Tanja Siren


Tanja Siren is a former model, and there’s no doubt she’s still a muse. She writes poetry and prose that is as light and ethereal as her feather blond hair, which always seems to frame her face exactly like a halo. Not limited to just one medium, her creativity spans across film projects as well, such as this dark and dreamy music video, Ácido! which feels like a Lynchian “Picnic at Hanging Rock.” A self-proclaimed “polyvalent artist, auteur and filmmaker,” she’s a force to be reckoned with in any atmosphere!

Don’t burst your bubble
Don’t burst your bubble
Don’t burst your bubble
Or you’re in trouble



I see language as a kind of “thoughtscape,” a landscape of one’s mind. My work revolves around the continuous redefining and reshaping process, seclusion and the lack of “other.”

Like all that is art, poetry structures these concepts, while the detached dilly-dallying allows the soul to remain intact and at liberty.


Our rooftop at another cold nightfall. I’m wearing the reindeer Hugo brought from Lapland when visiting my country, Finland.


This is a film still from Ácido!, a moving photography of all that can be seen, perceived or imagined, but little understood in this ready world. An elegy to girls and kittens, it’s a 13-minute music film starring Olympia Spanou–she if anyone knows how to be outside of things.

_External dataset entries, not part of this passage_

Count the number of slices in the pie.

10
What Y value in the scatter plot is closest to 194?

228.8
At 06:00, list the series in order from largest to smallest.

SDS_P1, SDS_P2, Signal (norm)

 At one of my favorite restaurants next to my house, Ruben & Carla, founded by a dear friend Ehud and the gang at Linienstrasse in Mitte, Berlin. I love the people and the fries! And I warmly recommend the pastrami.

Photo by Hugo Capablanca

 At the concert of Heatsick with a post-orgasmic hairstyle, fully immersed in our culture of self-dramatization in Berlin.

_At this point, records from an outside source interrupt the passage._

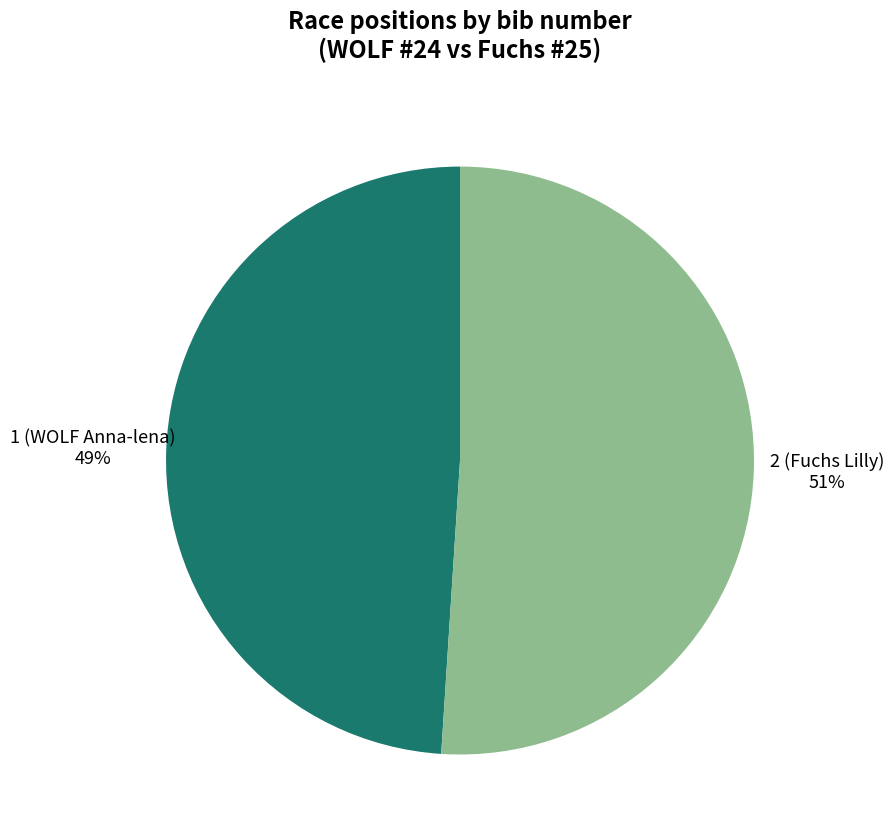

To the nearest percent, what is the average slice percentage?

50%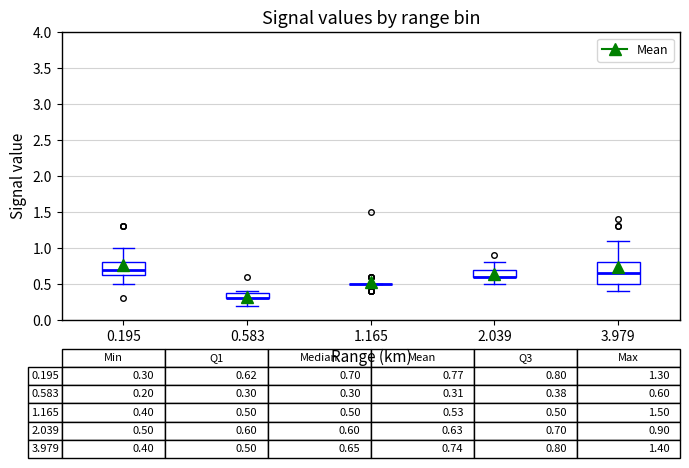

Comparing the boxes themselves (not the whiskers), which one is the tallest?

3.979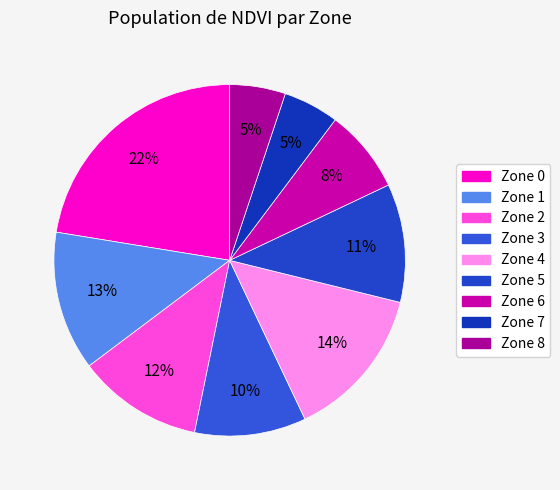

How many segments does this pie chart have?

9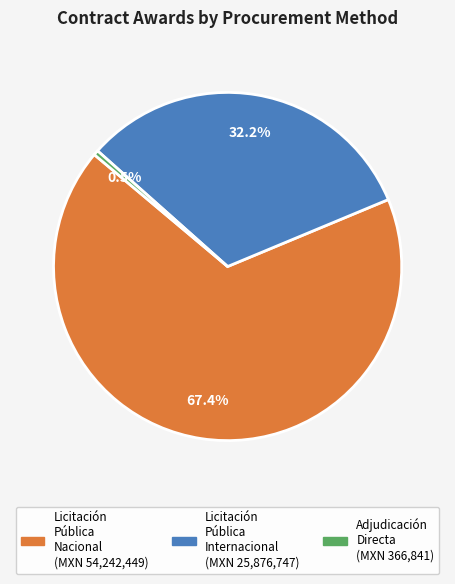

Does any single category account for the majority?

Yes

At the club Flamingo in Mitte with Hugo Capablanca, during one of his Discos Capablanca Nights


Me, by Stephan Ziehen

At this shoot in Berlin the photo assistants spent the whole morning writing my texts on these rolls of paper, wrapping me into an Inland Empire scenario. Pleasantly eerie.

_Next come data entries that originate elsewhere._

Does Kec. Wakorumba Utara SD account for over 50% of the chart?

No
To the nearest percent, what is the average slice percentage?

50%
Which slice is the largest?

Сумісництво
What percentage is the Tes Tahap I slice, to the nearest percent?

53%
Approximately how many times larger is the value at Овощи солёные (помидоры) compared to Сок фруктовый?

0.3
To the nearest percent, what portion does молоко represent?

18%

This one of the cats we found. We named her Schrödinger. She isn’t actually any smaller than a horse, just keeps herself farther away, so it seems she is tiny. Schrödie is at once dead and alive. Perhaps the curiosity killed the cat, but satisfaction brought her back.


A self-portrait taken at my birthplace next to our horse stables deep in the Finnish forest, full of uncollected thoughts.